Sick but still happy
We started treatment with stall restriction but soon it became apparent he needed grass. For a week or so, he was confined to small paddocks for limited time to ensure the exposure didn’t lead to a laminitis issue. After that, he couldn’t be turned out with the farm herd because it was important to limit his exertion and this crew can get pretty vicious with a sick horse that’s been out of the mix for a time. The paddocks didn’t offer shelter or safe socialization opportunities.
So I decided to turn him loose, ultimately for about twelve hours a day (on those days when I was at the farm continuously). Redford, in true fashion, appreciated the privilege and kept me smiling with his wise and accommodating approach to this offering. He’d graze along the fence line to be close to the other horses when they were near the barn, travel down the cherry laneway, nap in the tree line or in his stall and return to the barn when he wanted shelter from the wind, bugs, rain or sun. Sometimes he’d sample hay from the stack, but never made a mess, nor did he get into the grain (besides the complete feed bag set out for him). He developed a routine that usually had him grazing all morning and late afternoon, hanging out in the barn in the early afternoon and returning to his stall in the evening just before last chores to be closed in for the night.

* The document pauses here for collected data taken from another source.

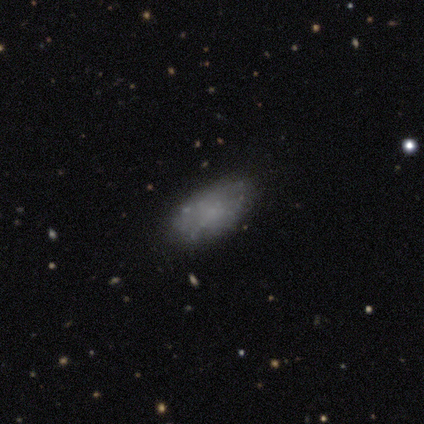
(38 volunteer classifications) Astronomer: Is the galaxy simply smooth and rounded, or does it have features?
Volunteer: smooth — 47%, tied with featured or disk at 47%.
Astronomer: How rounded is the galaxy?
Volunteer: in between — 100%.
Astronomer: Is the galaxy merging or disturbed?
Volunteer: none — 69%.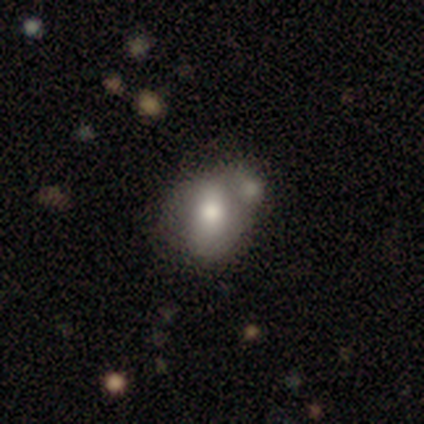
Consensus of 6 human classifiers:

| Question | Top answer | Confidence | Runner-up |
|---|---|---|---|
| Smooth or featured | smooth | 50% | featured or disk (33%) |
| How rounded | in between | 100% | — |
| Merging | merger | 60% | minor disturbance (40%) |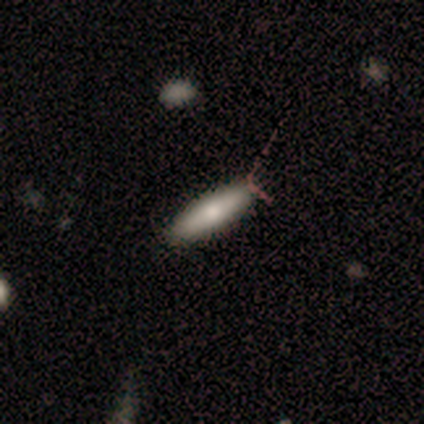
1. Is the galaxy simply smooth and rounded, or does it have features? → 80% smooth, 20% featured or disk, 0% star or artifact.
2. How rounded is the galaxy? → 75% cigar-shaped, 25% round, 0% in between.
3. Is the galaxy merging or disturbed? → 60% none, 20% minor disturbance, 20% major disturbance, 0% merger.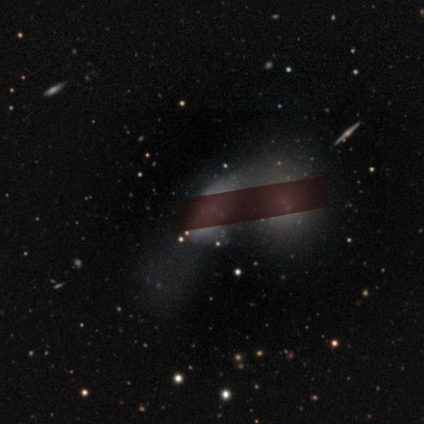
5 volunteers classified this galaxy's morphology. Overall: star or artifact (60%; smooth 20%).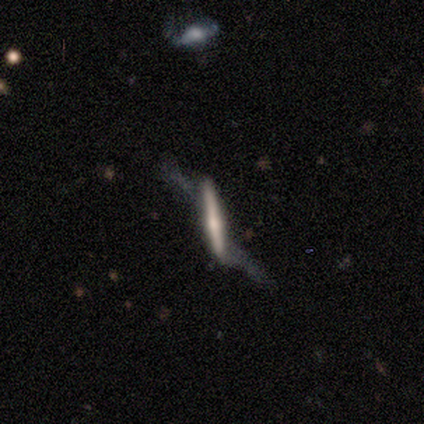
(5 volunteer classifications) This appears to be a featured or disk galaxy (100%) viewed edge-on (80%) with a rounded central bulge (75%). Merging: minor disturbance (80%).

The one – the horse of my dreams
My plan was to interact with Redford at liberty for everything we did to prepare him for a riding career. He was going to be the first horse I started without any tack. I imagined the two of us riding out sans bridle and saddle tackling whatever challenge appeared with an understanding and connection that didn’t require restrictions, but was instead, drawn from a trusting and intuitive connection that had us both in sync in uncanny ways. We were already there on the ground so it wasn’t a stretch to see this during riding time.
Some dreams don’t happen
Redford was born on my birthday three years ago. He died yesterday.
In Redford’s case, we did all the tests – blood work, fecals, belly tap, etc., etc., etc. There wasn’t anything that came back indicating an issue. When we opened him up we discovered cancer.
He spent the last month of his life spewing liquid manure, sporting a high temperature we often had trouble controlling, tolerating needles, dosing syringes, thermometers, baths to prevent scalding on his backside (he hated these but stood like a trouper when asked), losing tons of weight and demonstrating a positive and resilient attitude in the face of pain far greater than we realized. On Tuesday, he gave me ‘that look.’ I listened.
I’m going to miss this little guy so much. Every day he enriched my life. It’s sad we weren’t able to save his. I get things happen for a reason, but I haven’t yet figured out what I’m supposed to take away from all this. In fact, there are going to be a lot of tomorrows that will seem empty without him.
Maybe the lesson comes from the extreme kindness and generosity that poured forth through the horse community as we struggled to find an answer that provided a cure – or at least some relief for Redford. There were many, but I should make special note of Kay Aubrey-Chimene (in Arizona), Karen Miller (a referral from Lisa Derby Oden in New Hampshire – I didn’t know Karen prior to this challenge) and of course, my wonderful vet, Dr. Janet Wilson (in New York). It’s comforting to see time and again how genuine and truly caring the people in our industry are. Thanks to everyone for the outpouring of support through this ordeal. Each of you helped to make a very tough month a little easier for both Redford and me.